Rows are sampled randomly (streaming shuffle reshuffles shard order), so
repeated runs progressively cover the multi-hundred-thousand-row corpora.
Each run prints its `--seed` so a finding can be reproduced; pass
`--seed N` to fix it or `--no-shuffle` for a deterministic head read.
The harness reports parse errors and validation findings — e.g. it
surfaces real upstream rows with geometrically invalid bboxes (I-05) —
and appends each failed row to `output/e2e_findings/` (gitignored) with
its full provenance and replayable payload for later audit.

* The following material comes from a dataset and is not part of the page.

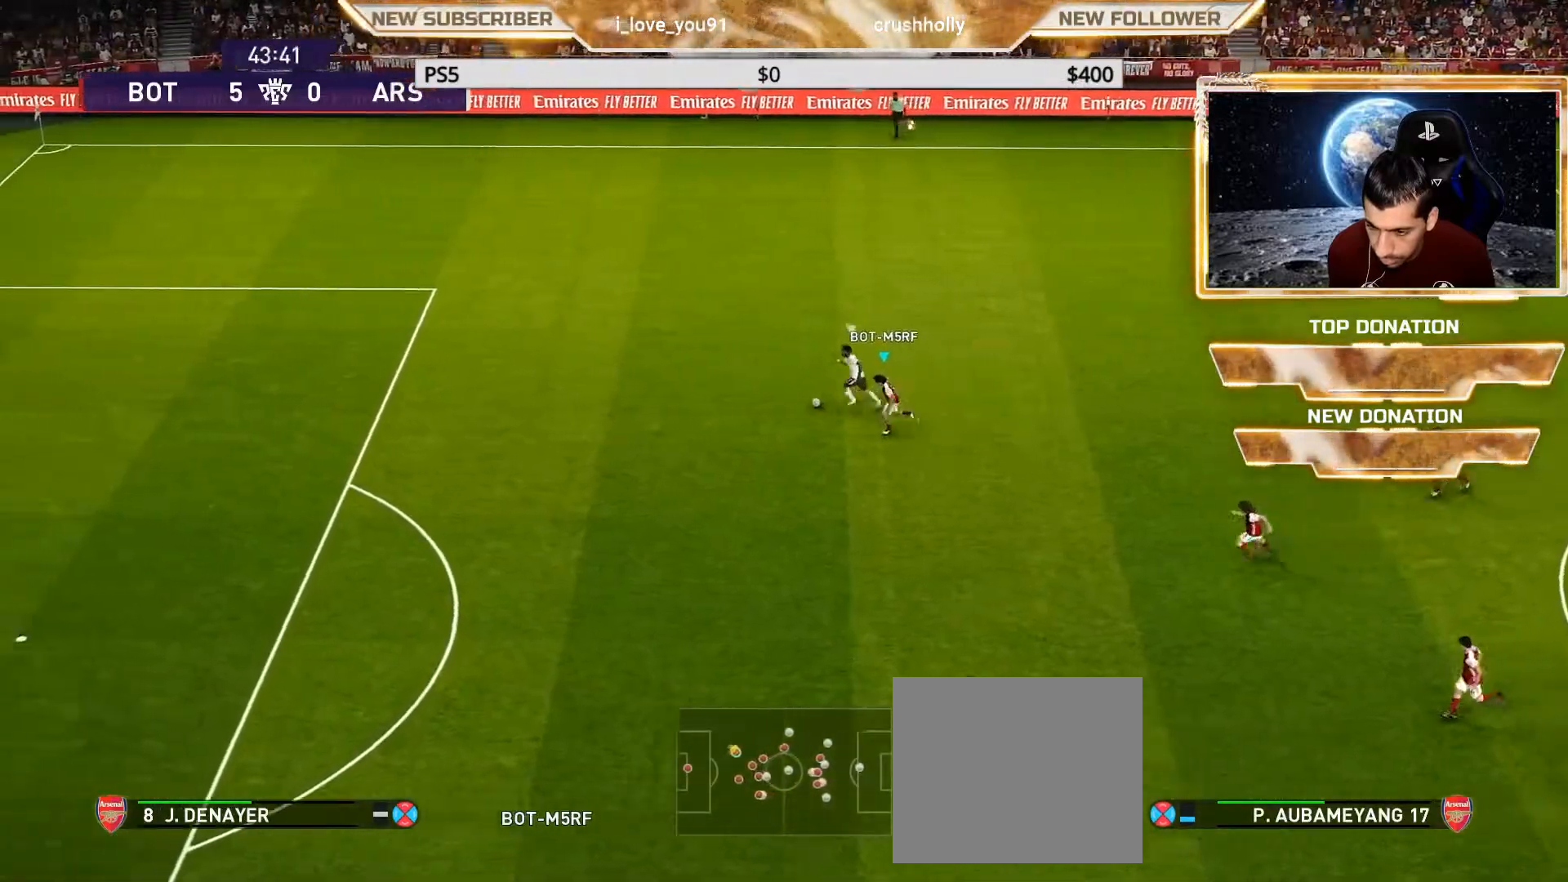
{"buttons": ["R1", "R2"], "left_stick": "left", "right_stick": "center", "events": []}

See [`docs/adr/0003-e2e-against-docling-otsl-family.md`](docs/adr/0003-e2e-against-docling-otsl-family.md)
and [`docs/adr/0004-e2e-native-first-published-datasets.md`](docs/adr/0004-e2e-native-first-published-datasets.md)
for the data-source decisions and the canonical-vs-real-shape caveats.

## Documents

- [`docs/spec.md`](docs/spec.md) — Specification (the single source of truth).
- [`docs/glossary.md`](docs/glossary.md) — Precise vocabulary: terms tablecodec
  defines vs. borrows, and the words most likely to be misread (e.g. "loss"
  vs a "degenerate" bbox).
- [`docs/intent.md`](docs/intent.md) — Implementation brief (milestones, order,
  quality bar).
- [`CHANGELOG.md`](CHANGELOG.md) — Keep a Changelog format.

## License

MIT. See [LICENSE](LICENSE). The OTSL grid-reconstruction logic is
adapted (with attribution) from the MIT-licensed docling-ibm-models — see
[THIRD_PARTY_NOTICES.md](THIRD_PARTY_NOTICES.md).